Quando um livro separa leitores, entre aqueles que são team pediatra e os que não o são, sabemos logo que será leitura capaz de despertar os sentidos e de mexer com as nossas emoções. É isso mesmo que Andrea del Fuego consegue com este “A Pediatra” (Companhia das Letras, 2022).
“Marido infeliz mina até um jequitibá. Eu jogava na cara dele a rigidez das minhas articulações, uma fibromialgia se instalava por sua culpa. (…) os tratamentos para a depressão surtiam efeito no início. No começo eu me animava, quando ele voltava ao lodo, eu me alongava na rua, do consultório ia para o supermercado comprar congelado e planta, chegava com ele já dopado no quarto.“
É mais ou menos assim que Cecília, a pediatra, é introduzida aos olhos do leitor. Ela é despudorada, desconcertante e irónica. Algumas vezes mal educada. Sempre calculista. Segura e em segurança.
“Inaceitável que uma legião não estivesse espetando minha densidade de sobremesa, seio que criança nenhuma pisoteou até murchar, vagina nulípara, nunca posta à prova, músculo rosa, mucosa vítrea como maçã de quermesse, eu permanecia inédita.“
Com uma “densidade de sobremesa” contorna o marido, enquanto satisfaz caprichos que a deixam “esfolada” mas leve e, tendo leveza, ela é ainda mais a mulher que quer ser: altiva, dona do seu destino e sem ninguém a atrapalhá-la. Nem Celso, o amante grudado no sentimentalismo, nem Jaime ou Mãe Prana, puxando da hipnose e do holístico, conseguem manchar o protocolo que tão bem a separa de crises e das doenças que atende. Embora, dentro de casa, existam alterações e “gastaduras” que ousam perturbar o aprumo do seu céu engomado.

* Extratos dos dados
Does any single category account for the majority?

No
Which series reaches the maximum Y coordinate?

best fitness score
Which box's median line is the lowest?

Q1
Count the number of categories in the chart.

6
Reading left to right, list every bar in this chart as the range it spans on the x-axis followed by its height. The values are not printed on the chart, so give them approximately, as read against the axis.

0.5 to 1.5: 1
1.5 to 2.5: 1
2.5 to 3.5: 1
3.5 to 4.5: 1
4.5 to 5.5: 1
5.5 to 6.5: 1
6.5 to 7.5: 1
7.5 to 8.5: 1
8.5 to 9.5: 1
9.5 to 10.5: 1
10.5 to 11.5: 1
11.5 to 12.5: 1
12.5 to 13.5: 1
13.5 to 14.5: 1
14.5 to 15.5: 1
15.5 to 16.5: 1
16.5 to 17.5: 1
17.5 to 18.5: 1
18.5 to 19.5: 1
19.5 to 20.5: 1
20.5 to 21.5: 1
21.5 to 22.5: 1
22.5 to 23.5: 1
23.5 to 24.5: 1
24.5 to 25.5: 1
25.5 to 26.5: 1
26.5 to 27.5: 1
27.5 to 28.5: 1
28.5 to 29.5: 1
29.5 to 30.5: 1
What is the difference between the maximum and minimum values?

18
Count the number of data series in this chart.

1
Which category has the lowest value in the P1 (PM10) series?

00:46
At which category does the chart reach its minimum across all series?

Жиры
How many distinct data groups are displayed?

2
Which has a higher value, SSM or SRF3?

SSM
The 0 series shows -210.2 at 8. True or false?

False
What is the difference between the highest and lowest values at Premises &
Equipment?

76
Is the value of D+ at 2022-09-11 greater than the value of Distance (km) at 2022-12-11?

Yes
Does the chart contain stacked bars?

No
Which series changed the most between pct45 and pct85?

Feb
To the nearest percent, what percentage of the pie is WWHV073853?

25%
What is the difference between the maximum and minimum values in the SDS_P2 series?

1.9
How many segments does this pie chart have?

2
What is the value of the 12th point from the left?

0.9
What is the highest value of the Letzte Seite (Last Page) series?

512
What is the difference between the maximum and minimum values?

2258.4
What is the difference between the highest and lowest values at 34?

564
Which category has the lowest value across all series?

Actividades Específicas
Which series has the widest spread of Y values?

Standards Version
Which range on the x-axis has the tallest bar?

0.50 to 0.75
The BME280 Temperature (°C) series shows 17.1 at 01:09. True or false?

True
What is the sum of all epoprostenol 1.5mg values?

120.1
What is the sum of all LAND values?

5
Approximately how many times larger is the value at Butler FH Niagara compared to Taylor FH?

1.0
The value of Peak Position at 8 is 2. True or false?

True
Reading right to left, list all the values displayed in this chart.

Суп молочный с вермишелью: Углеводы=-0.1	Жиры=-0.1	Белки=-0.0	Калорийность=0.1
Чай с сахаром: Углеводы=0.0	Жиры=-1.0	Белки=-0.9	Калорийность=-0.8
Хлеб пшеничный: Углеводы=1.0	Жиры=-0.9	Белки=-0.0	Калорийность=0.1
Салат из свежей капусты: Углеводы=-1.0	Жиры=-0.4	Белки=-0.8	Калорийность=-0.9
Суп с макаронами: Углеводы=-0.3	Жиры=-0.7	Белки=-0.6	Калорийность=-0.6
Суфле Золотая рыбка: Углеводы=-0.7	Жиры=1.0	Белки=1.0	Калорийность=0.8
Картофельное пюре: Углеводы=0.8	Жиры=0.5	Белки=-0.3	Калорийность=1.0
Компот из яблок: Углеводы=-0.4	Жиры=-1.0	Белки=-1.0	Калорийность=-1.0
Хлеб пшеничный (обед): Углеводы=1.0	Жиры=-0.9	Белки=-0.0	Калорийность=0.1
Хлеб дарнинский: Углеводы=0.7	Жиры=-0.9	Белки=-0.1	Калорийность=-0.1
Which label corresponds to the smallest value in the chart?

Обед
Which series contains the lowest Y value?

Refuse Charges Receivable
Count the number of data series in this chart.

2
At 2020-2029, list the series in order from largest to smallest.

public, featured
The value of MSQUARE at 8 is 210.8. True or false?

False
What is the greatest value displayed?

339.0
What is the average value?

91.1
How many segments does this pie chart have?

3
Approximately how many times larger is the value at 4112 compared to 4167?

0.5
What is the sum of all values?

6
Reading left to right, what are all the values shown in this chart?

* O que fazer
Prolongue a recensão de “A Pediatra”, escrevendo a partir da última frase apresentada. Os dados não fazem falta aqui.

* Resposta
“A vantagem da medicina é poder ser quem quiser, santa desonesta, anarquista, patriota, bipolar, batista ou ateia, penso e sinto o que eu quiser com estetoscópio no pescoço, quem trata não sou eu, é o protocolo, apenas seguir o roteiro da observação clínica (…) desvio da gravidade (…) filtro a exuberância dos sintomas que as mães revelam dos filhos e despacho. Atendo com jaleco alvejado, cabelo limpo, volto para minha casa sem alteração que tenha ousado nascer no consultório, corto minha gastura de doença com um banho.“
Com Deise, o pai, e mais ainda com Bruninho, descobrimos nuances, como nuvens que vêm emparedar o azul e, perante alguns acontecimentos, a pediatra assusta-se e assume o medo, sensações desconhecidas que a deixam pesada como um “balão de aniversário que perde leveza e o voo”. Mas, mesmo nos momentos em que se sente entorpecida, voa baixinho com “intenções salubres”, esperando o momento em que os que a rodeiam, alheados, esperam “secar o cimento mole onde entraram até o joelho”.